Economic and Practical Considerations

Proponents argue that eurobonds would provide a safe asset for investors, backed by the combined guarantees of EU countries, and could reduce borrowing costs for highly indebted states. The Draghi report on European competitiveness, published in 2024, estimated that the EU needs an additional €800 billion in annual investment to remain globally competitive, with a significant portion requiring public funding. Eurobonds, supporters say, are the most efficient way to raise that capital.

Opponents counter that the real issue is declining productivity, not a lack of public funds. They fear that joint debt would create moral hazard, encouraging fiscal irresponsibility. The German Bundesbank, typically cautious, has voiced conditional support, acknowledging that joint borrowing could reduce financing costs, but only if tied to strict investment criteria.

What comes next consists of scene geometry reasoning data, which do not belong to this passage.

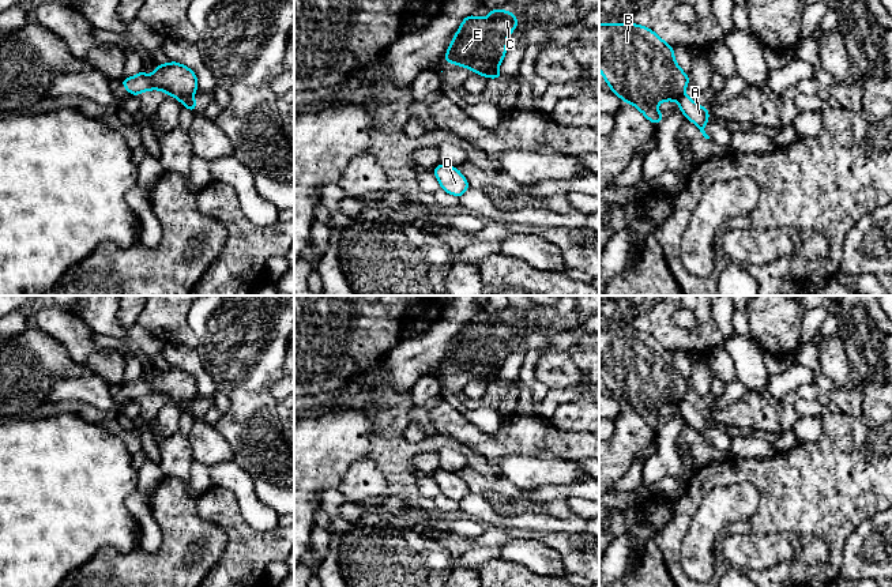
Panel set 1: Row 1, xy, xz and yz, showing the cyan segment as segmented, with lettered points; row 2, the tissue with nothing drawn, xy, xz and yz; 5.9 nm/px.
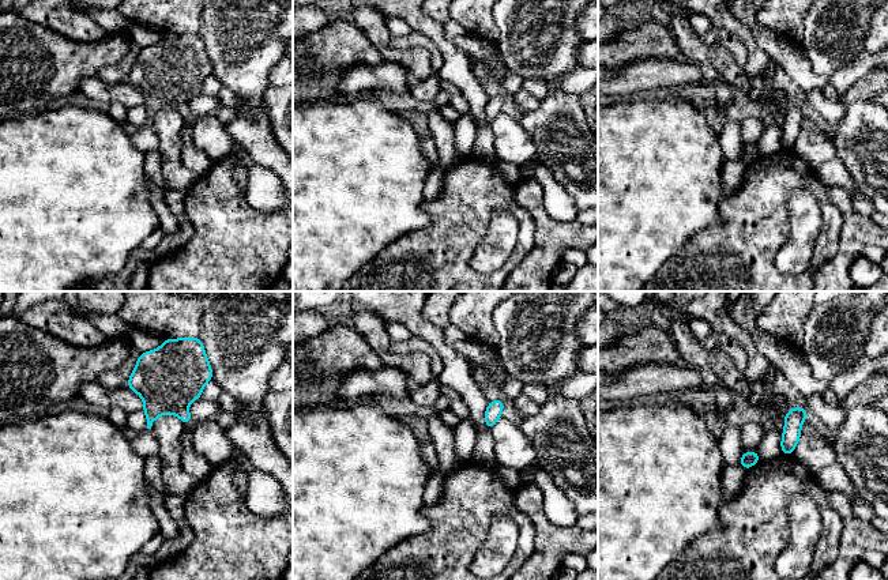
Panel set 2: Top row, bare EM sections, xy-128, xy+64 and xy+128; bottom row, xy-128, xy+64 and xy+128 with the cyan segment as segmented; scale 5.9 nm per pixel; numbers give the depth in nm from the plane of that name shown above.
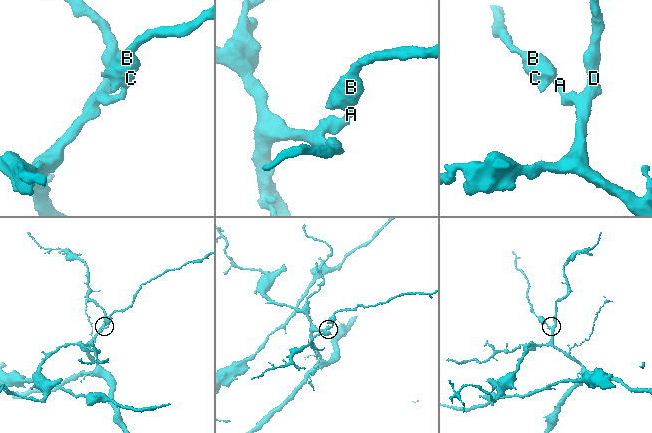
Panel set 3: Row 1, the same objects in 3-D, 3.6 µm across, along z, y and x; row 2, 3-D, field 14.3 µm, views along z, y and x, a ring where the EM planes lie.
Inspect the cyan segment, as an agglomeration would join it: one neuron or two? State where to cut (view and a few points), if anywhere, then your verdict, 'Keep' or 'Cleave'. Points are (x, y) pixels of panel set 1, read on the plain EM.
Split along xy (192, 399), (183, 409). Cleave

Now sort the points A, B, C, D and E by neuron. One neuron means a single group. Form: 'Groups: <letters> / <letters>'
Groups: A D / B C E

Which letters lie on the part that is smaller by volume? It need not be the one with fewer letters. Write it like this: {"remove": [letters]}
{"remove": ["B", "C", "E"]}

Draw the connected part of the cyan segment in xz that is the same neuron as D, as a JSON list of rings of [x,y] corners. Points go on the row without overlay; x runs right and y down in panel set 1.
[[[437,470],[432,477],[437,482],[441,494],[456,503],[460,503],[470,493],[458,473]]]

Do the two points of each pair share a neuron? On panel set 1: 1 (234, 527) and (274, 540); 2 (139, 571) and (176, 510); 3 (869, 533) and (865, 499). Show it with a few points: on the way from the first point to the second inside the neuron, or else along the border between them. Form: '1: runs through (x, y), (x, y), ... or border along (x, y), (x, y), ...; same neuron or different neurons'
1: runs through (244, 537), (247, 540), (264, 540); same neuron
2: runs through (155, 561), (176, 541), (176, 526); same neuron
3: border along (877, 512), (868, 516), (846, 541); different neurons

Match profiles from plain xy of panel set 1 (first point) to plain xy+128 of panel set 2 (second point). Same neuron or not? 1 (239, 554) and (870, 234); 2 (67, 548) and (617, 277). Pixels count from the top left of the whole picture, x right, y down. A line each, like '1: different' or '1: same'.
1: same
2: same

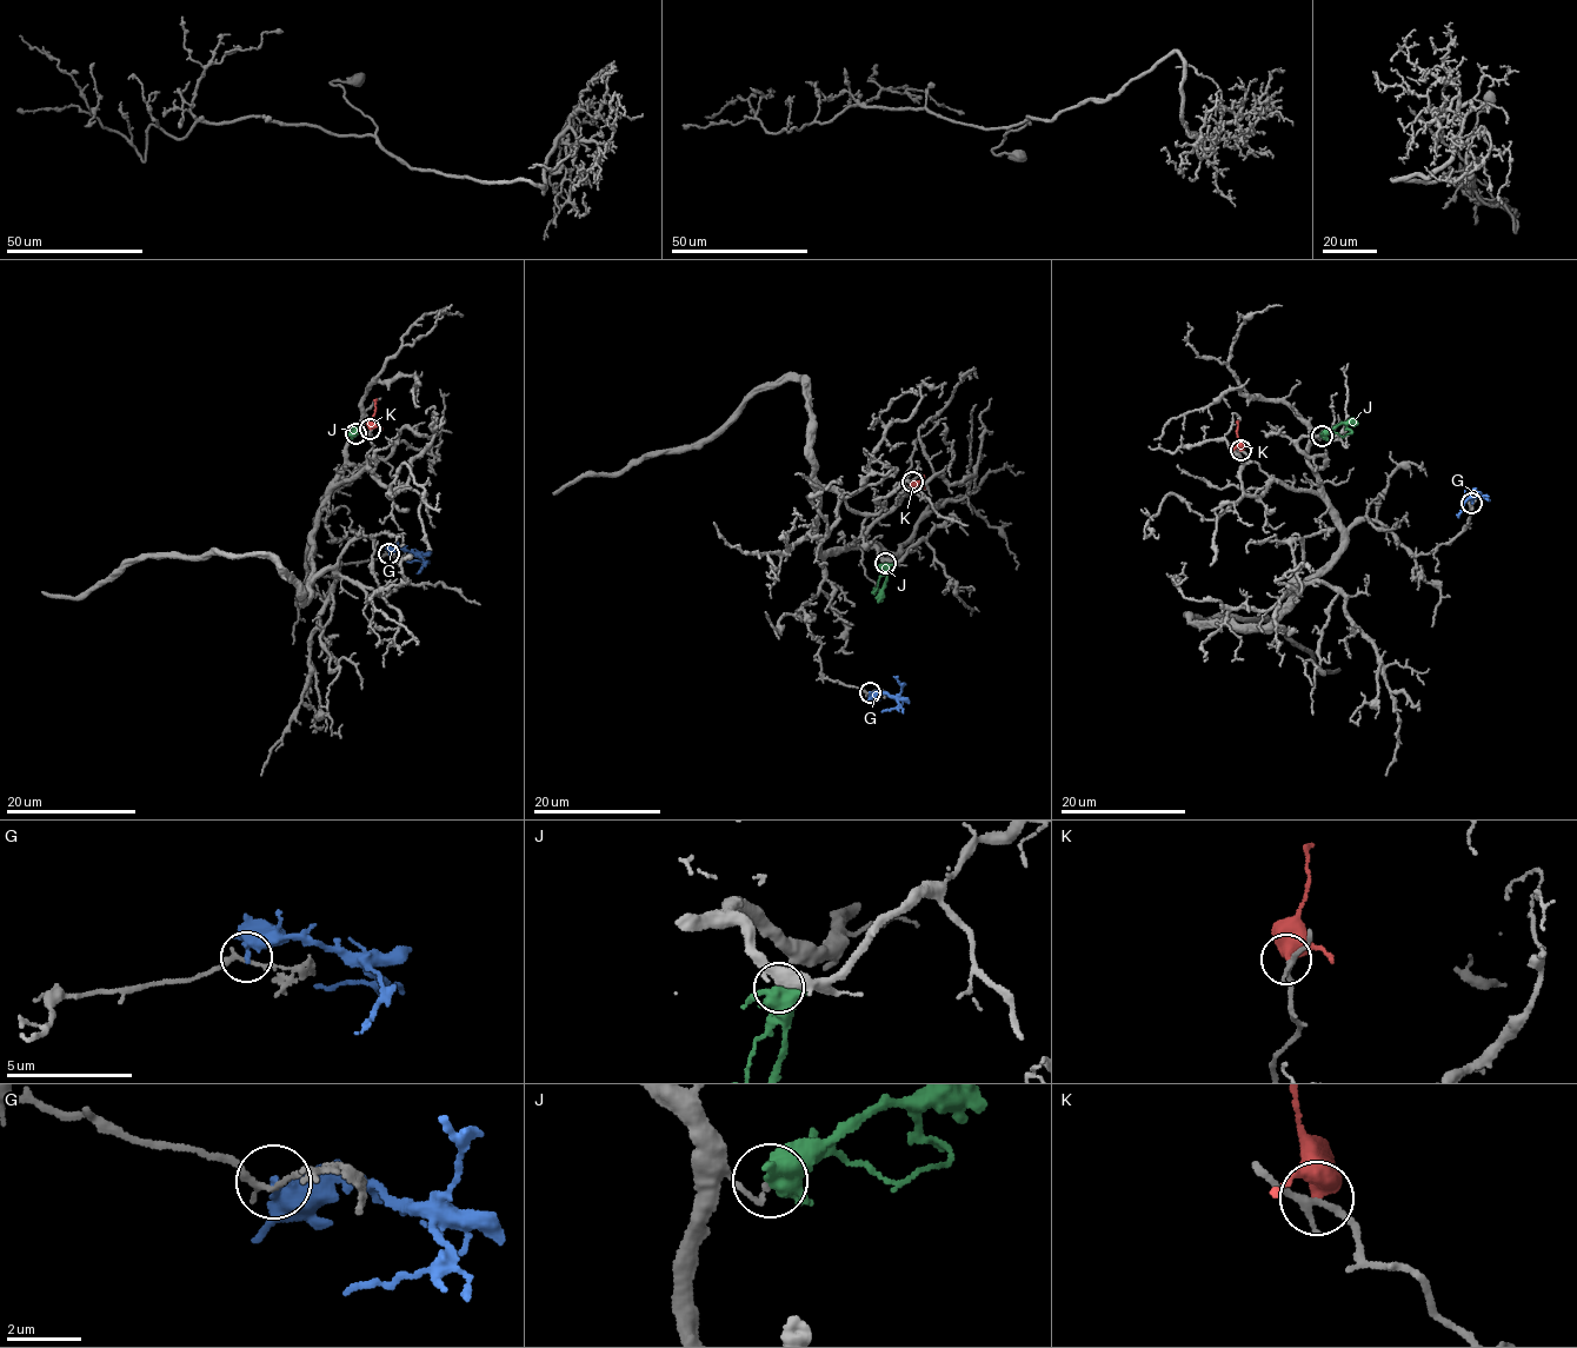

The EU’s experience with NextGenerationEU offers a mixed precedent. While the fund was widely seen as successful in supporting recovery, Brussels has insisted it was a one-off. Repayments are set to begin in 2028, with a final deadline of 2058. The debate now is whether to extend that model or create a new, permanent joint borrowing capacity.

As the June summit approaches, the eurobond question remains a litmus test for the EU’s ability to act collectively. The outcome will shape not only the bloc’s fiscal architecture but also its capacity to invest in defence, technology, and the green transition in an increasingly competitive global landscape.